I’ve seen some vendors speculating that BEAD is finally going to unleash a big pile of spending in 2025. I don’t want to be the one to burst their bubble, but even if the BEAD grants continue to move on the current path, there will not be a big wave of construction from BEAD this year. All bets are off on BEAD spending if the new administration pauses or majorly reworks BEAD.
It’s easy to understand the renewed enthusiasm, because the BEAD process recently went into overdrive. The coming change of administration has loosened the paperwork at NTIA and there are a ton of states rushing to open grant portals. In most states, the timeline recently got shortened by at least a few months.
There is still a lot of paperwork to get through before we see construction.

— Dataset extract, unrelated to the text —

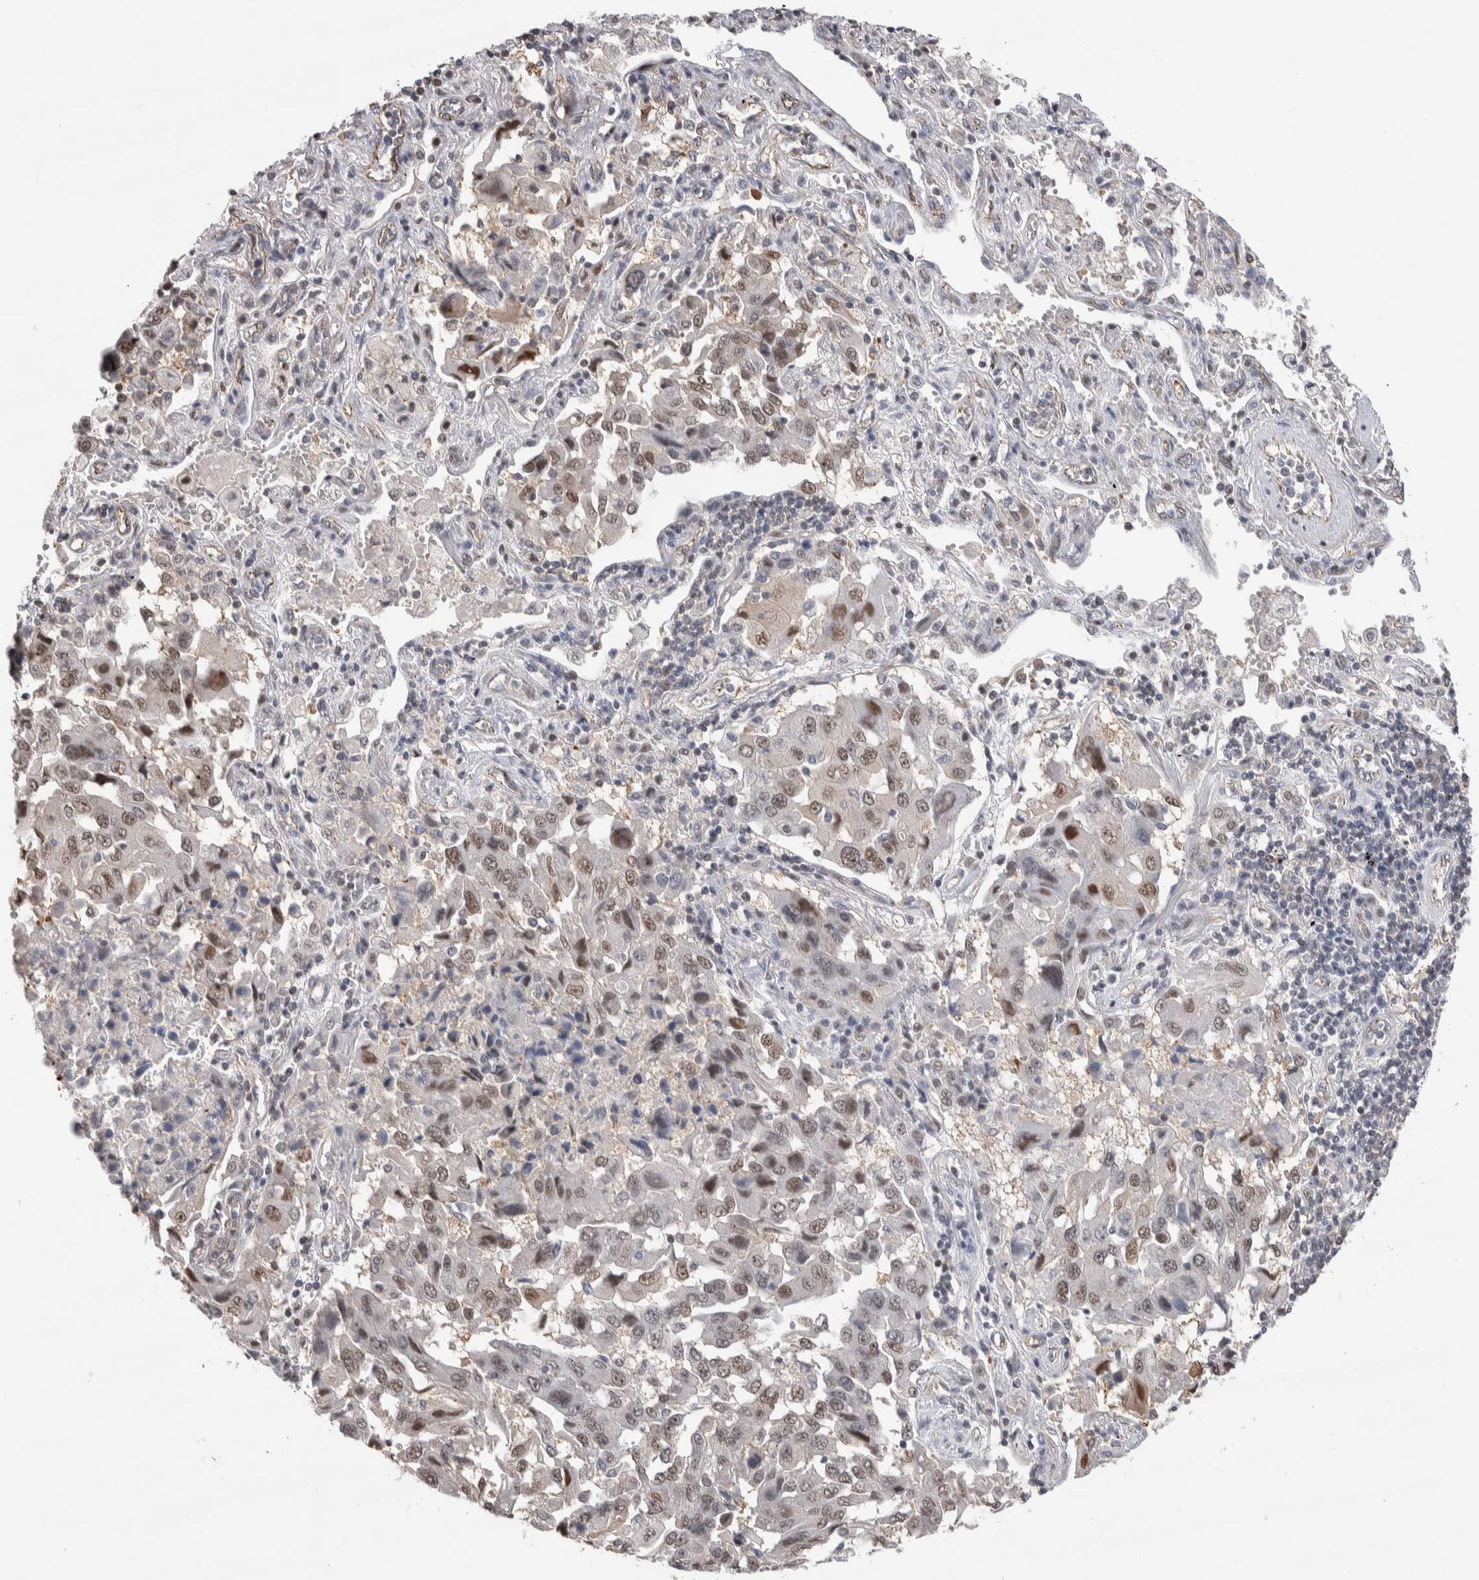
{"staining": {"intensity": "moderate", "quantity": ">75%", "location": "nuclear"}, "tissue": "lung cancer", "cell_type": "Tumor cells", "image_type": "cancer", "snomed": [{"axis": "morphology", "description": "Adenocarcinoma, NOS"}, {"axis": "topography", "description": "Lung"}], "caption": "Immunohistochemical staining of human lung adenocarcinoma displays moderate nuclear protein positivity in about >75% of tumor cells.", "gene": "ZBTB49", "patient": {"sex": "female", "age": 65}}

The process for a State that is just now opening its BEAD portal is as follows:
- A State has to accept, evaluate, and tentatively accept grant applications. If there are locations not awarded in the first round, most states have already scheduled a second round of grants. The grant process doesn’t end until a grant office has an ISP willing to serve every BEAD-eligible location. While having satellite broadband in the mix can speed up this process, some states are going to want to use a second, or even a third round if their goal is to maximize fiber construction.
- Once a state has tentatively chosen an ISP to serve every location, it has to write a voluminous final report to the NTIA that describes, in detail, how the State followed the NTIA rules in making the grants. The NTIA recently relaxed the rules for writing this final report, but States still have to take the time to describe everything they did in the grant process.

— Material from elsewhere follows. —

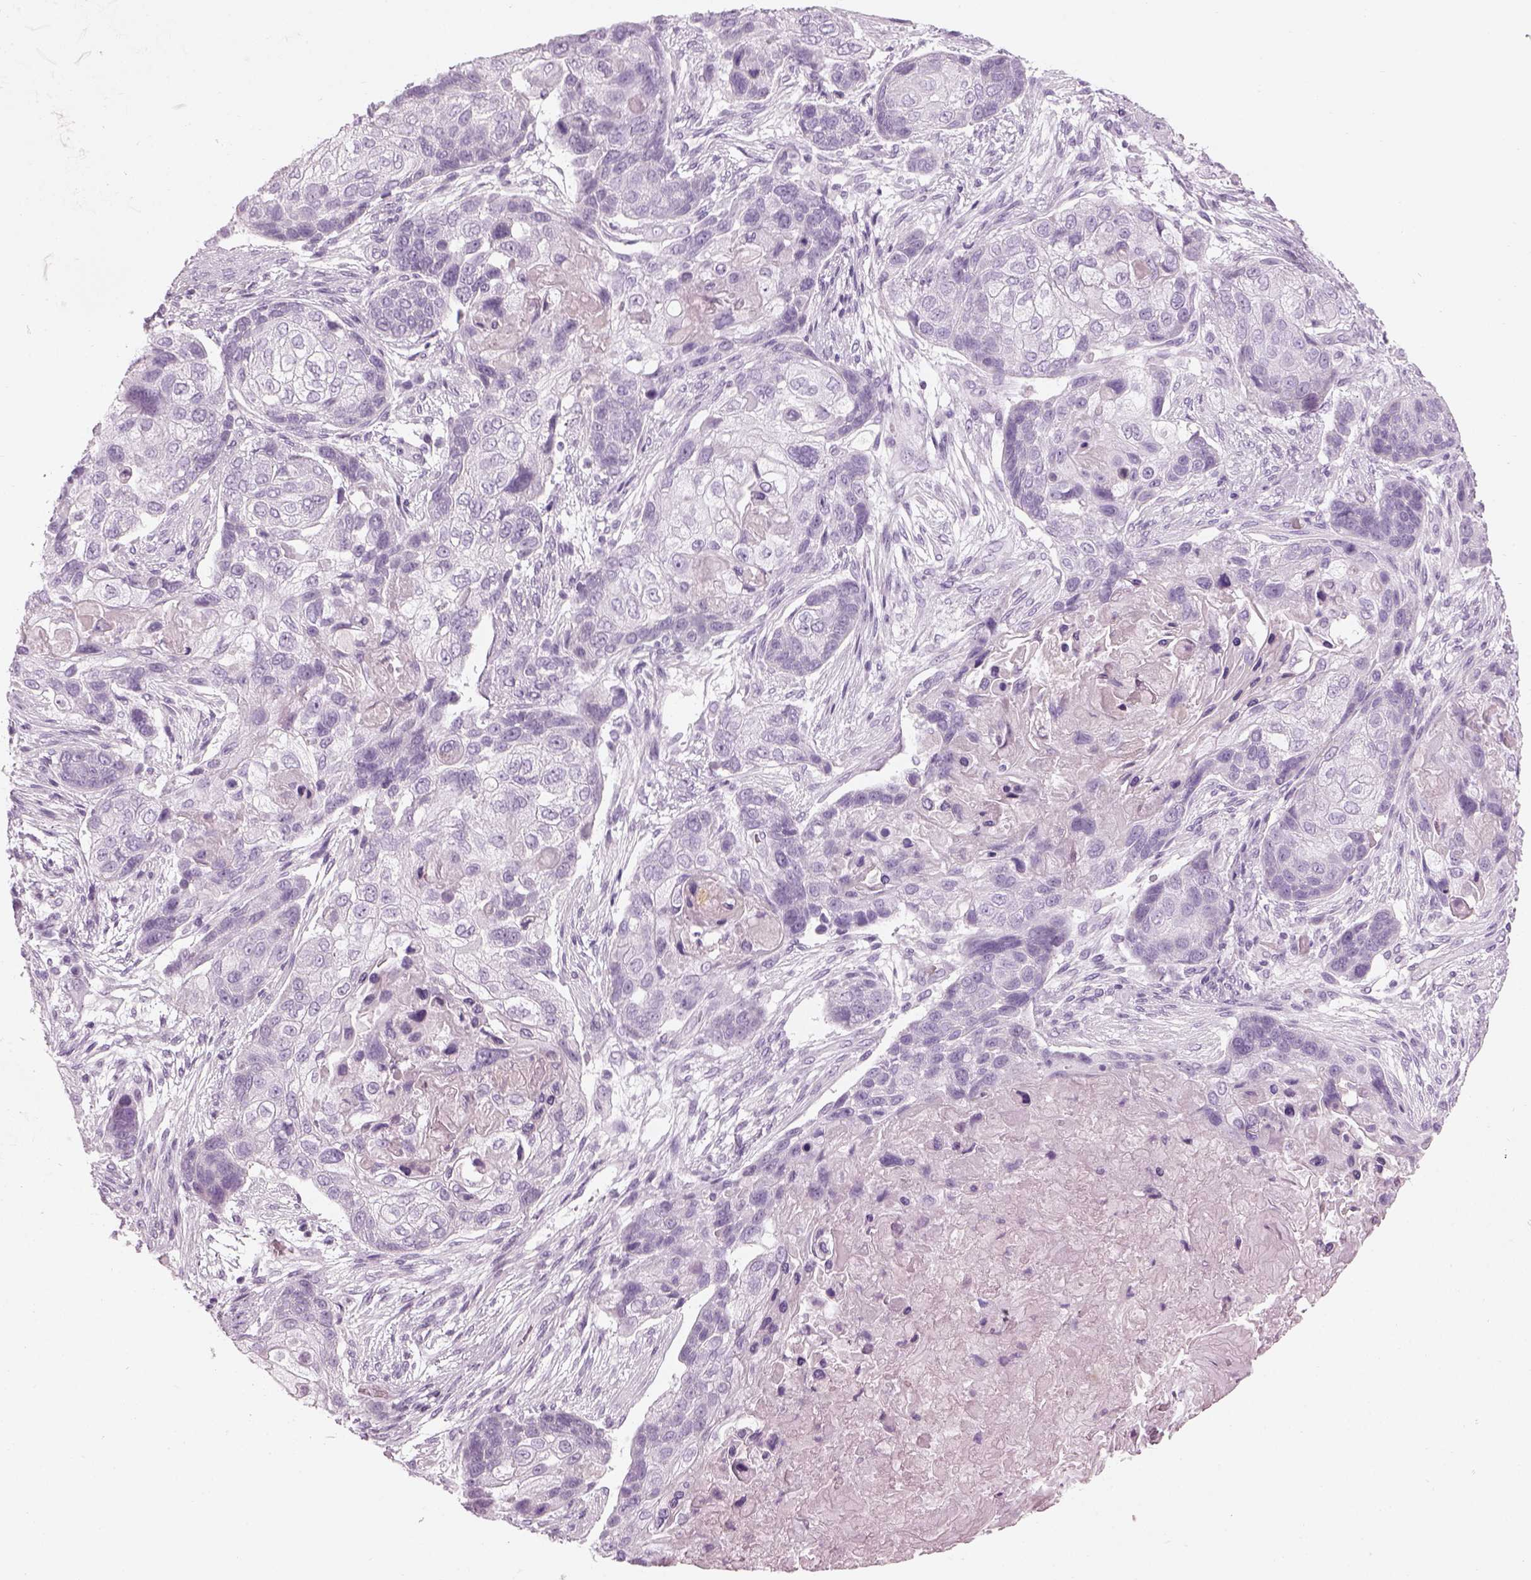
{"staining": {"intensity": "negative", "quantity": "none", "location": "none"}, "tissue": "lung cancer", "cell_type": "Tumor cells", "image_type": "cancer", "snomed": [{"axis": "morphology", "description": "Squamous cell carcinoma, NOS"}, {"axis": "topography", "description": "Lung"}], "caption": "IHC histopathology image of neoplastic tissue: human lung cancer stained with DAB (3,3'-diaminobenzidine) shows no significant protein expression in tumor cells.", "gene": "SAG", "patient": {"sex": "male", "age": 69}}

- The final reports have to be sent to NTIA and be approved, and NTIA is going to need some time to review the reports – with likely a lot of new people.
- Next, the State broadband office has to finalize a contract with each ISP. NTIA has been encouraging states to negotiate contracts while the final report is pending. But contracts can’t be finalized until NTIA blesses the final report, and contracts would have to reflect any NTIA comments about the final report. Any actions by Congress or NTIA to relax the rules will definitely delay the contract process.
- The press release day comes when ISPs sign the contracts. Some ISPs will sign contracts quickly, but others will balk at some of the provisions in the State grant rules.
The press release day does not mean construction starts immediately. ISPs next have to proceed with environmental studies, start lining up rights-of-ways and easements, and doing field engineering along roads to get ready. Anybody building fiber on poles will have to get that process rolling, and it’s hard to envision that finishing quickly except in places where poles are nearly perfect – meaning not in rural America. Depending on the size of the grant, these activities could well take up much of 2025 for most grant winners. NTIA is encouraging ISPs to start these construction process before they have a signed contract, but I can’t envision any ISP willing to do that.
Construction can’t start until the environmental study has been approved, and I’ve been hearing rumblings that some parts of the country are going to see a backlog of environmental scientists who are also doing similar studies for roads, bridges, and dams approved by the same giant pile of federal money.
States with seasonal construction due to winter weather will have a particularly hard time starting any meaningful as we reach the end of 2025.
One issue that will flummox vendors is that some states have announced a painfully slow process for reimbursing ISPs for construction costs. ISPs in that kind of environment are not going to rush to pre-buy materials if they won’t reimbursed until construction is completed.
This is not to say that there won’t be some construction done in 2025, but it is not going to be the floodgate the vendors are hoping for. The doors should be wide open for spending in 2026 and 2027, when most of the BEAD money will be spent.
I’ve always predicted that no more than perhaps 5% of the BEAD money will be spent in 2025, although the current rush to get grants awarded could goose that little higher. I can already hear the booing from every vendor reading this – but there doesn’t look to be any easy way to get the plows in the ground.
“The press release day does not mean construction starts immediately. ISPs next have to proceed with environmental studies, start lining up rights-of-ways and easements, and doing field engineering along roads to get ready.”
Fiber To the Press Release (FTPR) predates BEAD by at least a decade. A pattern here.
“Anybody building fiber on poles will have to get that process rolling, and it’s hard to envision that finishing quickly except in places where poles are nearly perfect – meaning not in rural America.”
Meaning pretty much were BEAD subsidies are directed.